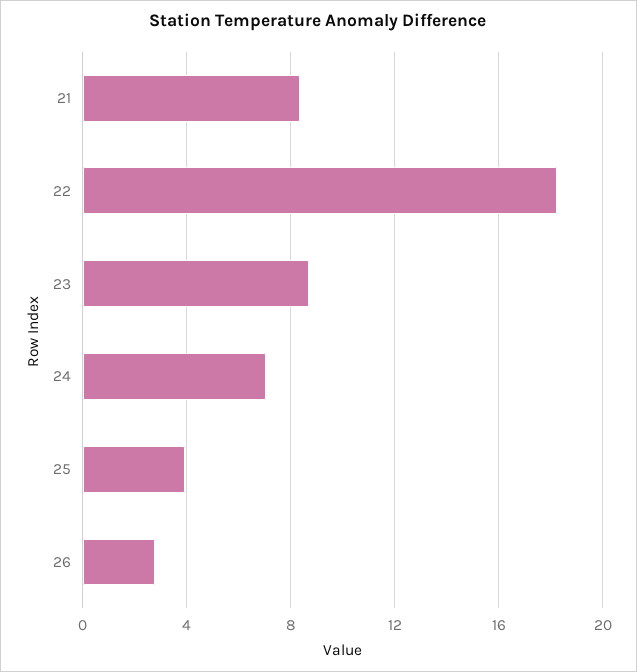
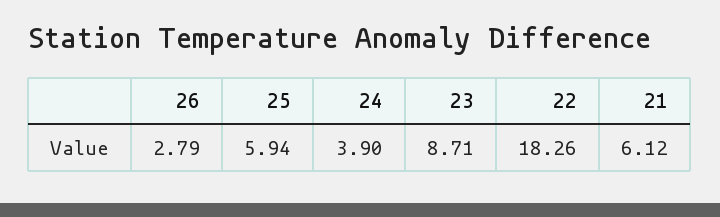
21: 8.5 -> 6.12
24: 7 -> 3.9
25: 4 -> 5.94

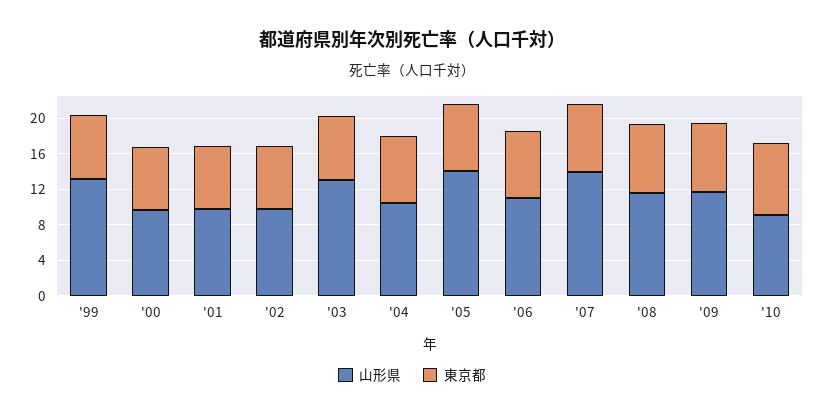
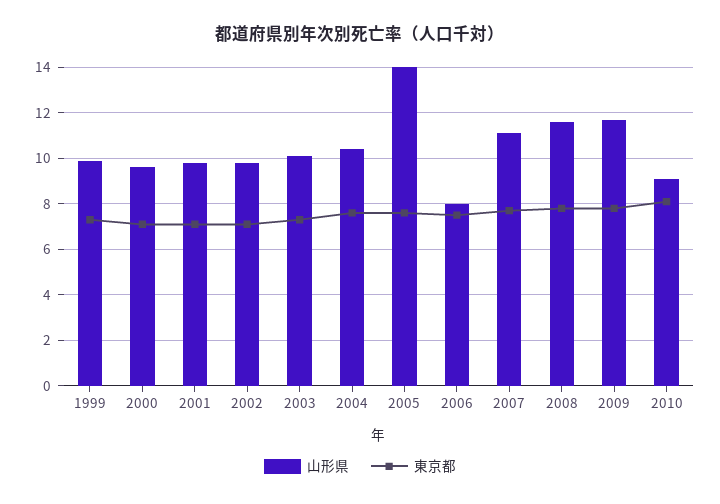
山形県, '99: 13 -> 10
山形県, '03: 13 -> 10
山形県, '06: 11 -> 8
山形県, '07: 14 -> 11

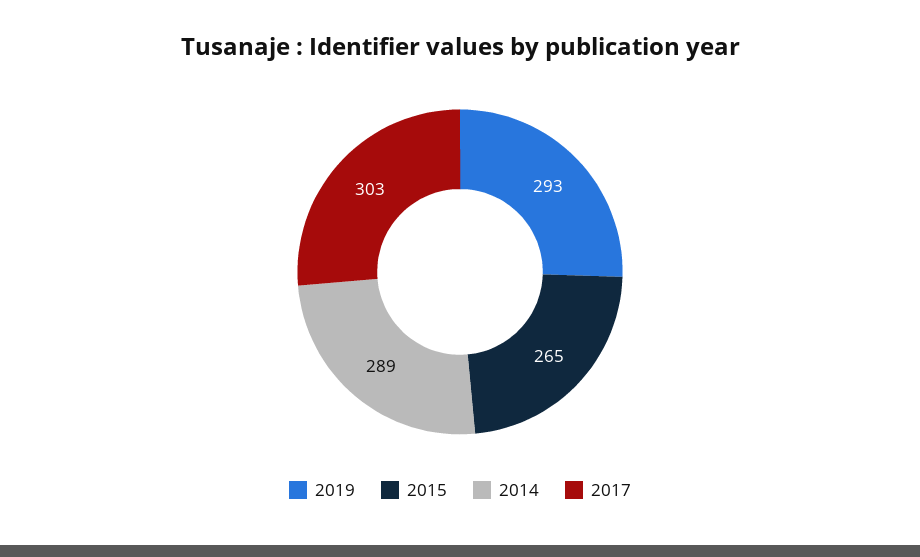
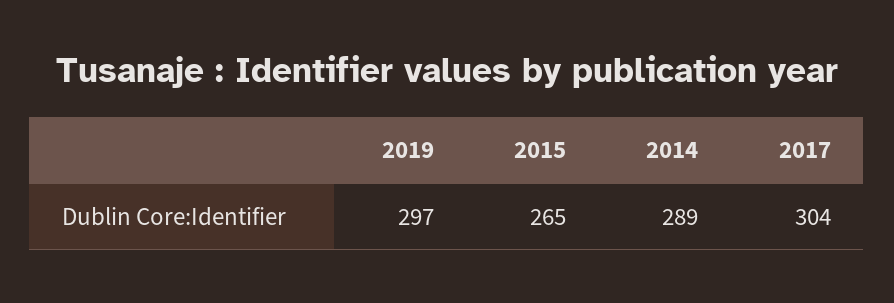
2019: 293 -> 297
2017: 303 -> 304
········
What you are asked to do
Pictures aside, retype the entries above exactly as they are.

Task result
21: 8.5 -> 6.12
24: 7 -> 3.9
25: 4 -> 5.94

山形県, '99: 13 -> 10
山形県, '03: 13 -> 10
山形県, '06: 11 -> 8
山形県, '07: 14 -> 11

2019: 293 -> 297
2017: 303 -> 304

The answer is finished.